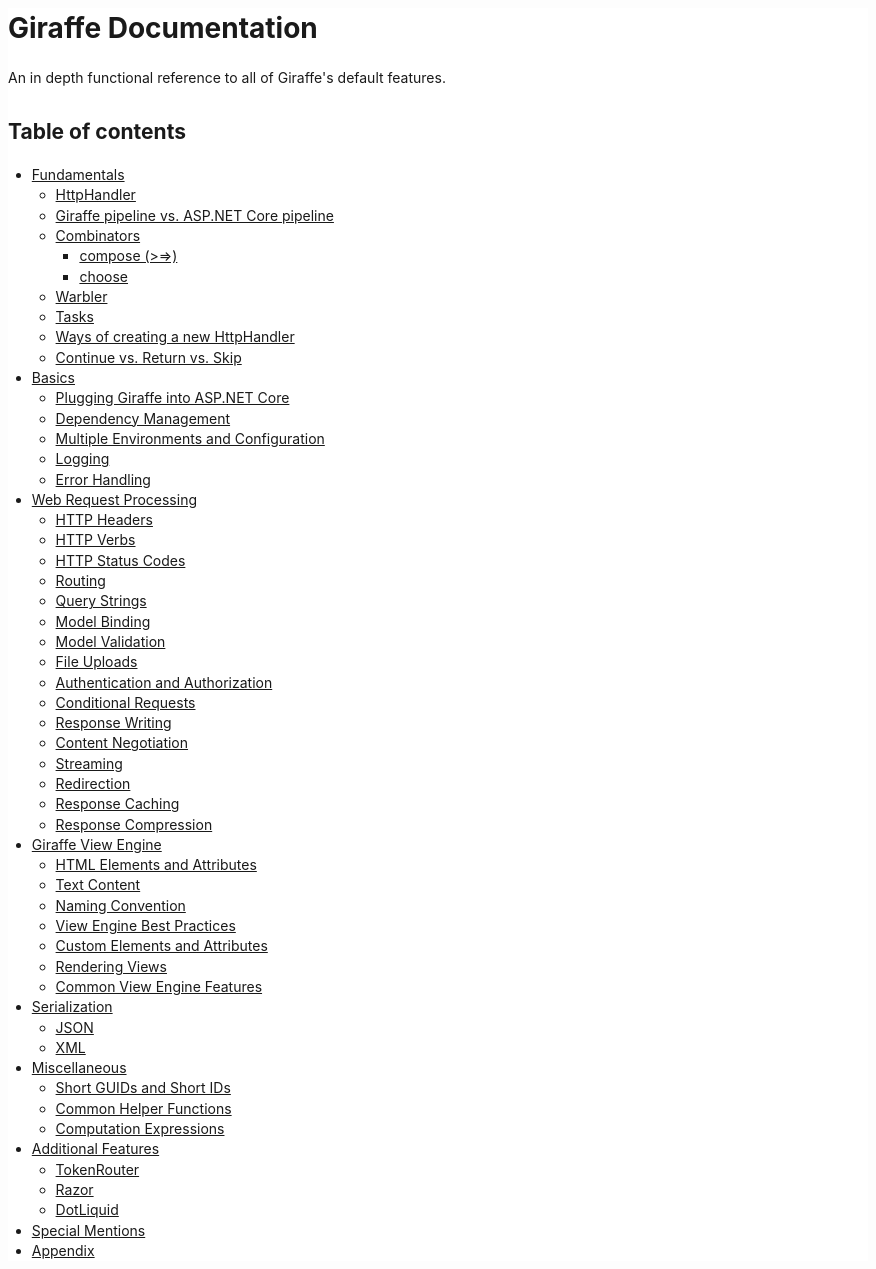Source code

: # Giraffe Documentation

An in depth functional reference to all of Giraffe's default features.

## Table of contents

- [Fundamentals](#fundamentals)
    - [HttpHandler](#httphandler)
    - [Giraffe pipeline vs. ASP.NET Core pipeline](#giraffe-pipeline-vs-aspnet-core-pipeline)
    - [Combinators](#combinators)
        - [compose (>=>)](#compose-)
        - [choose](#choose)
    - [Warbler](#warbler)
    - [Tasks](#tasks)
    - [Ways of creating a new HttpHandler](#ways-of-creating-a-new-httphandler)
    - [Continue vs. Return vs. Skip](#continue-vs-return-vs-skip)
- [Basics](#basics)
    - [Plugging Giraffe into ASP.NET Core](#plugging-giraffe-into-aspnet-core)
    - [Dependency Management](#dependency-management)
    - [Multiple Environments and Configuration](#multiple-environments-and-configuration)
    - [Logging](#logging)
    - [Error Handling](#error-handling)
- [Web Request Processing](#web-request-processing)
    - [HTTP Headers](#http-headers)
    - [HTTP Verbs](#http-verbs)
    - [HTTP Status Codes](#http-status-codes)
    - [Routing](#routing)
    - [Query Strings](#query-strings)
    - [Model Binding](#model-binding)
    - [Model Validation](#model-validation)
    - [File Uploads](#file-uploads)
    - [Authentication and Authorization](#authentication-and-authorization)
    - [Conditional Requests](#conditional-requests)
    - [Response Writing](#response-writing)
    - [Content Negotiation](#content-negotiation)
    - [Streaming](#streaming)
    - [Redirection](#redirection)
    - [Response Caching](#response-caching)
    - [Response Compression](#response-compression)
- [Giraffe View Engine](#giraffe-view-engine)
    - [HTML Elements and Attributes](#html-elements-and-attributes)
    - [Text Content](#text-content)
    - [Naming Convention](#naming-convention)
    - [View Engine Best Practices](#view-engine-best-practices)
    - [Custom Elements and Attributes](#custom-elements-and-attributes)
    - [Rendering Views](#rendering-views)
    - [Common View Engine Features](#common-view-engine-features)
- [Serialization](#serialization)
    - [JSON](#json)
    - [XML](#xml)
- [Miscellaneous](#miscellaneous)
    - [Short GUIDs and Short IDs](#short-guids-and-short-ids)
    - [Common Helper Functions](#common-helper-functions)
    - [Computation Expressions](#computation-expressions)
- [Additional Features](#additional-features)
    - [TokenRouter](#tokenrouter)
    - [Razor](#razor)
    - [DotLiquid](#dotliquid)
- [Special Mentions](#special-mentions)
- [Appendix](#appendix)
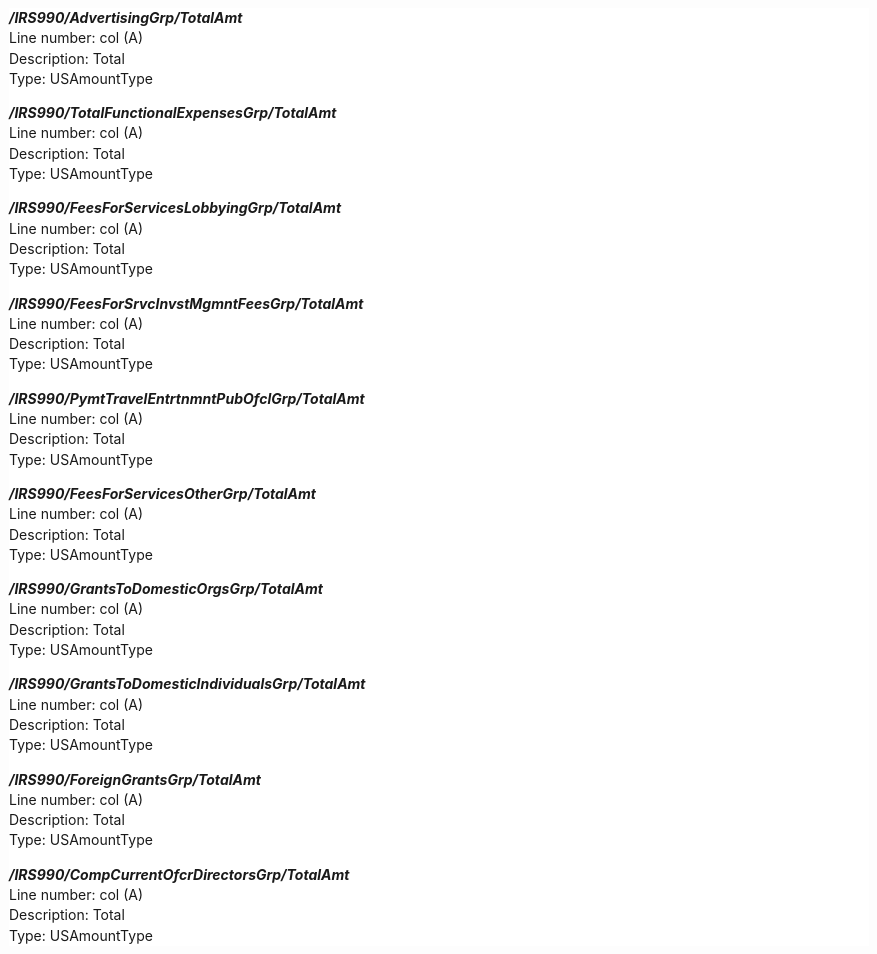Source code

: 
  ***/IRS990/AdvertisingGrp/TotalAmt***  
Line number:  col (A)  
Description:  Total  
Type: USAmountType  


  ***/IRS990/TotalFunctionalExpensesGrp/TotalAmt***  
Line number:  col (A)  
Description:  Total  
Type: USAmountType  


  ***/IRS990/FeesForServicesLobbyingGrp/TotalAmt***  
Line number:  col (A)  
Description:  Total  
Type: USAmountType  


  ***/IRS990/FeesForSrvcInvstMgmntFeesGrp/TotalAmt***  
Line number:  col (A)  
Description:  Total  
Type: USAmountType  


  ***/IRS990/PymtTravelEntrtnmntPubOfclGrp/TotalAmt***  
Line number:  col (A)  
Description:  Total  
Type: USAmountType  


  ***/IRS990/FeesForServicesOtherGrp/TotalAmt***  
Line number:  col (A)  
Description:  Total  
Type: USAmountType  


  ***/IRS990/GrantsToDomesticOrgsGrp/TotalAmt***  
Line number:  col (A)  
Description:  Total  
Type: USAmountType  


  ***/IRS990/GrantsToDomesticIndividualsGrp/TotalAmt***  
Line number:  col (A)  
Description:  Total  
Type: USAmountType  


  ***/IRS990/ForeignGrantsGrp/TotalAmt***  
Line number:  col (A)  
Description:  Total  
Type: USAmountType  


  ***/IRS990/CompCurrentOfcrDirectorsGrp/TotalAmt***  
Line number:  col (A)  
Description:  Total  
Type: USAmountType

□ □ □

Exercise brief ->
From the entries above, extract only the lines running from the one containing "- [Content Negotiation](#content-negotiation)" through the one containing "- [Text Content](#text-content)", inclusive.

Task answer ->
    - [Content Negotiation](#content-negotiation)
    - [Streaming](#streaming)
    - [Redirection](#redirection)
    - [Response Caching](#response-caching)
    - [Response Compression](#response-compression)
- [Giraffe View Engine](#giraffe-view-engine)
    - [HTML Elements and Attributes](#html-elements-and-attributes)
    - [Text Content](#text-content)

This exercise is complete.